His actions sometimes contrasted with the dignified and successful Black characters he frequently portrayed as the 1960s progressed. By 1967, when he starred in three of his biggest films — “Guess Who’s Coming to Dinner,” “In the Heat of the Night” and “To Sir With Love” — Black Power radicalism had transformed civil rights struggles, and a younger generation at times criticized Poitier as being too “safe.” He endured an aspect of the same criticism faced by Dr. Martin Luther King Jr. as the decade progressed.
But Poitier was a staunch race man — the moniker bestowed upon stalwart supporters of racial progress — even if his personal style differed from that of the era’s most vocal firebrands. Poitier was also a social justice activist, one who felt both empowered and stifled by the overwhelming responsibility of representing Black people all over the world through his performances on film.
Unlike his good friend Harry Belafonte — the two met as struggling young actors in New York City’s Black theater scene just after the Second World War — Poitier was not a radical. His was a largely pragmatic approach to the civil rights movement: He chose his movie roles with the care of the young Black doctor he portrayed in his first major film role in “No Way Out” in 1950 and in subsequent films. Most notable was the 1967 race relations drama “In the Heat of the Night,” in which his Philadelphia detective transplanted to Mississippi slaps a White racist in the face after being struck first.
But one episode in Poitier’s life stands out in its demonstration of his political integrity, personal sincerity and unapologetic love for Black people. Three years before Poitier delivered the slap heard around the world, he ventured, alongside Belafonte and with a suitcase filled with cash, into the heart of America’s racial nightmare.
The money, which totaled $70,000, was needed to support the cash-strapped operations of Southern civil rights activists and came from Belafonte. They stuffed it into doctors’ bags to avoid suspicion, a ruse that proved only partially successful.
This was a dangerous task. Mississippi at the time represented a literal and metaphorical graveyard for ordinary Black Americans and civil rights activists. Emmett Till, the 14-year-old Black teenager from Chicago on vacation in the rural town of Money, Mississippi, had been lynched in 1955 by two White men for allegedly whistling at one their wives. Till’s open casket funeral became a gruesomely iconic symbol of racial violence during the era. Medgar Evers, a 37-year-old NAACP field secretary, was shot down outside his house by a White supremacist in the early hours of June 12, 1963, mere hours after President John F. Kennedy delivered a bravura speech in support of civil rights.

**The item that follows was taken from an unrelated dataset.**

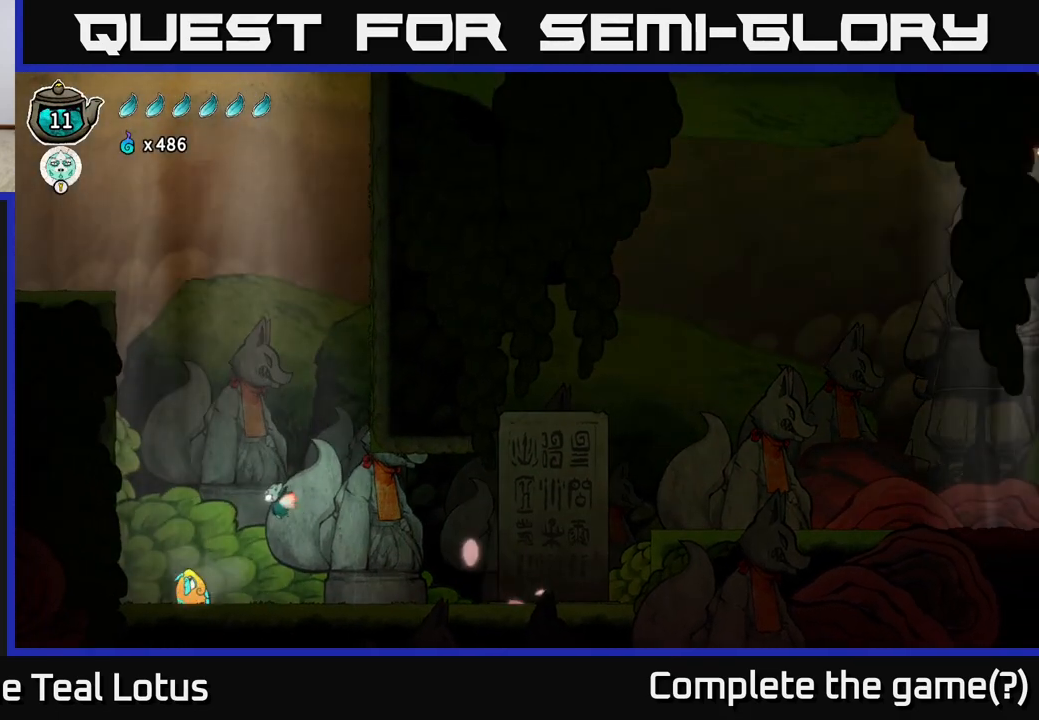
{"buttons": ["L2"], "left_stick": "left", "right_stick": "center", "events": [[233, "left_stick", "left"]]}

Of course, Poitier did make it out of Mississippi alive. The harrowing trip to Mississippi later was obscured by Poitier’s legendary public career as an actor, director and mentor. During the 1980s and 1990s, Poitier offered advice, encouragement, and wisdom to a new generation of Black stars, including Denzel Washington and Will Smith.

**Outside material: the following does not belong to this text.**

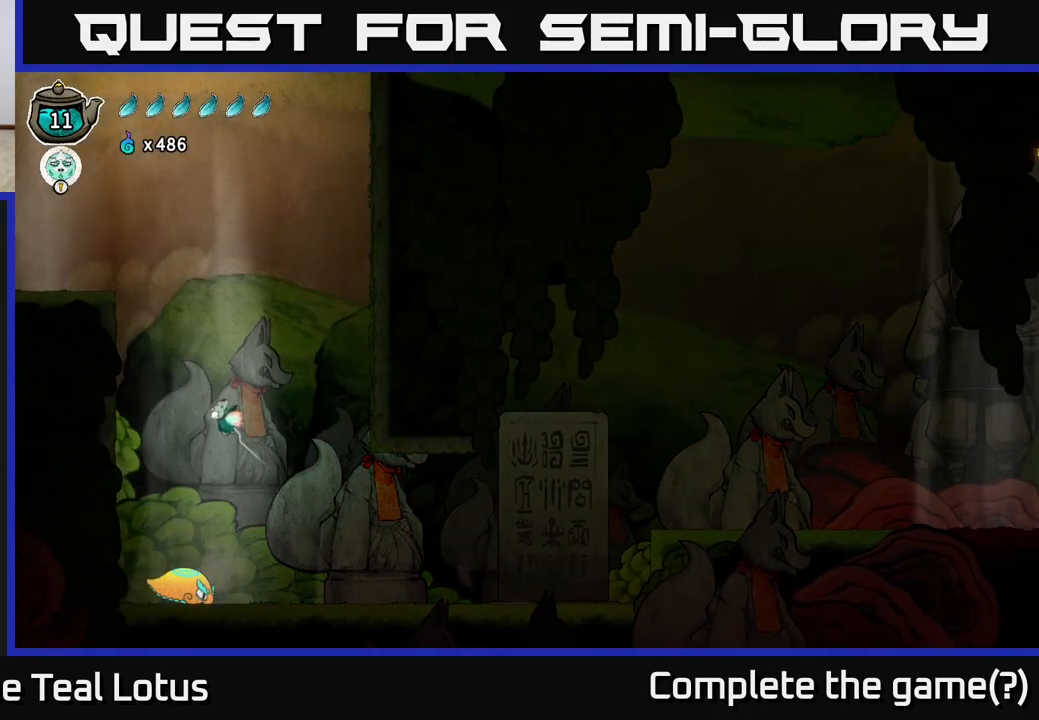
{"buttons": ["L2"], "left_stick": "center", "right_stick": "center", "events": [[117, "left_stick", "center"]]}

Poitier’s political risk-taking on behalf of freedom’s cause represents a generational legacy that continues today. Black actors, celebrities and entertainers who support the Black Lives Matter Movement, voting rights and racial justice — whether behind the scenes or in more vocal ways — owe a debt to Poitier and the work he did in front of the camera and when the Hollywood klieg lights were turned off.